[Opening EXTRACTED MATERIAL section]

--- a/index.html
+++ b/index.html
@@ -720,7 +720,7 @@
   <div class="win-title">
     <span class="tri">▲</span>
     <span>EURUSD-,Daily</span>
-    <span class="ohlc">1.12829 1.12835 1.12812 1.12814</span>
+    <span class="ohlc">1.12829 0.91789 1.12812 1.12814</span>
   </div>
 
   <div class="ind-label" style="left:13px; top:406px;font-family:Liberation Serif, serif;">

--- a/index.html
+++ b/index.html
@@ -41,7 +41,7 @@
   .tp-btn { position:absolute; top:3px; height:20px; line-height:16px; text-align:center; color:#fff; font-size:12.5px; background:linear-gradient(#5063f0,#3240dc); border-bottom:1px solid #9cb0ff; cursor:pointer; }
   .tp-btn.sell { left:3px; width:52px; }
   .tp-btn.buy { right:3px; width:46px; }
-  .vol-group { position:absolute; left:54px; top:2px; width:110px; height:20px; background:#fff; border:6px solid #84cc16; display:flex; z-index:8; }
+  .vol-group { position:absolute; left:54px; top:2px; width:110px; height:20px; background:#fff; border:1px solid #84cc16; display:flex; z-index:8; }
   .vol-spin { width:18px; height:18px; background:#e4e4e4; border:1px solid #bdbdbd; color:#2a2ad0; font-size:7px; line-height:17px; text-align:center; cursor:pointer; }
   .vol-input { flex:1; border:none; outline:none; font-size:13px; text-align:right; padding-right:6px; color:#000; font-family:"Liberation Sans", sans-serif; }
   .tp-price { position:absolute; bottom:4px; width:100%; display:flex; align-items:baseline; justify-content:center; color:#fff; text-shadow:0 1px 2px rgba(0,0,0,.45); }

[Closing EXTRACTED MATERIAL section]

_PROBLEM DESCRIPTION_. Word for word, copy the line containing "1.12835 1.12812 1.12814</span>" and each line after it to the end of the records, and nothing besides.

_ANSWER BOX_.
-    <span class="ohlc">1.12829 1.12835 1.12812 1.12814</span>
+    <span class="ohlc">1.12829 0.91789 1.12812 1.12814</span>
   </div>
 
   <div class="ind-label" style="left:13px; top:406px;font-family:Liberation Serif, serif;">

--- a/index.html
+++ b/index.html
@@ -41,7 +41,7 @@
   .tp-btn { position:absolute; top:3px; height:20px; line-height:16px; text-align:center; color:#fff; font-size:12.5px; background:linear-gradient(#5063f0,#3240dc); border-bottom:1px solid #9cb0ff; cursor:pointer; }
   .tp-btn.sell { left:3px; width:52px; }
   .tp-btn.buy { right:3px; width:46px; }
-  .vol-group { position:absolute; left:54px; top:2px; width:110px; height:20px; background:#fff; border:6px solid #84cc16; display:flex; z-index:8; }
+  .vol-group { position:absolute; left:54px; top:2px; width:110px; height:20px; background:#fff; border:1px solid #84cc16; display:flex; z-index:8; }
   .vol-spin { width:18px; height:18px; background:#e4e4e4; border:1px solid #bdbdbd; color:#2a2ad0; font-size:7px; line-height:17px; text-align:center; cursor:pointer; }
   .vol-input { flex:1; border:none; outline:none; font-size:13px; text-align:right; padding-right:6px; color:#000; font-family:"Liberation Sans", sans-serif; }
   .tp-price { position:absolute; bottom:4px; width:100%; display:flex; align-items:baseline; justify-content:center; color:#fff; text-shadow:0 1px 2px rgba(0,0,0,.45); }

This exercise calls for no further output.